Enter the Meditation Garden and Limonaia
You might not know it from the Daily Beast article, but there was nothing extraordinary about the oft-criticized Meditation Garden, other than the small Limonaia structure. The garden is beautiful and well-maintained and filled with plants native to Mississippi including Rose of Sharon/Lenten Rose, Climbing Hydrangea, Boxwoods and lemon trees. However, the addition is far from an actual meditation garden, which is more of a stone walkway through a narrow strip of plants and flowers with one small stone bench that might hold two small people sitting close.
First Lady Reeves said that they had never called it a “meditation garden” to begin with; in fact, she said, it was a colleague who called it that during the garden upgrade’s planning stage. It is called a “Meditation Garden” on the back of a colorful card Elee Reeves provided to the Mississippi Free Press team.
The recent additions to the gardens join a wide variety of plants provided and funded by garden clubs and various fundraisers over the decades. In 1975, the Garden Clubs of Mississippi Inc. funded a stone fountain and garden benches, and the Mississippi Federated Women’s Club paid to build the East Gazebo. Mississippi schoolchildren helped with a “Dimes for the Mansion” fundraiser to pay for the West Gazebo. The Garden Club of Jackson maintains the Cutting Garden.
The governor said the garden space was under-used when the family moved into the mansion, and his wife had a strong interest in making it a source of pride on the grounds—much as U.S. First Lady Michelle Obama had done with garden upgrades and additions at the White House. The Department of Archives and History approved the building of the Limonaia using donations. He noted that former Democratic Gov. Ray Mabus had planted a tree in 1990 after his daughter Elisabeth was born there and pointed it out to the team.
Reeves said private funds paid for 100% of the cost of the garden, which his wife helped raise.

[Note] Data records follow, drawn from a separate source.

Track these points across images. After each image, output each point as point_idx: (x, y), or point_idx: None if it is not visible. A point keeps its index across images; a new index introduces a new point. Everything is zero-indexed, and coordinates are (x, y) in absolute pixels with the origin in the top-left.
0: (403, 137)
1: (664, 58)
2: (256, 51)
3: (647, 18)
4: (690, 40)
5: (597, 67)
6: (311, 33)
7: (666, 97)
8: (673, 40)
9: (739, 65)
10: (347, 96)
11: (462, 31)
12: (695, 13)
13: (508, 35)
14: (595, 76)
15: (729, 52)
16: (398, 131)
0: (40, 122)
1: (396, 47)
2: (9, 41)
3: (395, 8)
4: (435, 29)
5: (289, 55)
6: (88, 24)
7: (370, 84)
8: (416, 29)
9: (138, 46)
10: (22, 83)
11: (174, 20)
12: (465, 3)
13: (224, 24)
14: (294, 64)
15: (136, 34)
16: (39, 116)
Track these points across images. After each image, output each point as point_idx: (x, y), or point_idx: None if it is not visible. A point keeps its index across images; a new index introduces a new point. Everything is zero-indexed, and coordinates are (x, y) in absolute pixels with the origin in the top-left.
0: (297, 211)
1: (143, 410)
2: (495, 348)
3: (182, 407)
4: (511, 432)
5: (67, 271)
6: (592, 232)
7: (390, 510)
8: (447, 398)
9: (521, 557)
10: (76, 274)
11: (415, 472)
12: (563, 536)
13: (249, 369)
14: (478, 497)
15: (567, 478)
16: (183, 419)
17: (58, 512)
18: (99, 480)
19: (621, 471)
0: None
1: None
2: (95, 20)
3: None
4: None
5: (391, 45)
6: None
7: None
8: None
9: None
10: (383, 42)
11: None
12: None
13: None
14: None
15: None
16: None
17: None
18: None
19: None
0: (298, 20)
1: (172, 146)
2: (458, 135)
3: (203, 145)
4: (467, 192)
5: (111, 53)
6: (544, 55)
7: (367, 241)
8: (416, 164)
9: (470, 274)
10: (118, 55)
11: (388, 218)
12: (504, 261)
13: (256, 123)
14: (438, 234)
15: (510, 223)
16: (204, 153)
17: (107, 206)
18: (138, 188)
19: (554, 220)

He said taxpayer money is used for regular building upkeep and upgrades, such as the replacement of the roof, the replacement of the Vena hood for the kitchen, asbestos abatement and the irrigation system.
“The standard I use is that if it is something that will be here forever, then I would argue it is a legitimate expense of the Department of the Finance and Administration to upkeep it,” he said. “If it is something being put in at the request of the first lady or the request of the governor, then it’s incumbent upon the first lady and the governor to raise private funds to do it.”
Reeves believes that the Daily Beast article insinuated that he was trying to hide the cost of the expenditures used toward the mansion, whereas he says all that information is public due to him regularly hosting press conferences in the mansion and regular tours of a historic building that are open to the public.
“It is used by the public. We’re proud of it, and I’m proud of the work Elee has done to make this place a little bit better than we found it. We’re hopeful more people will be able to enjoy it,” Reeves said.
Donna Ladd contributed to this report.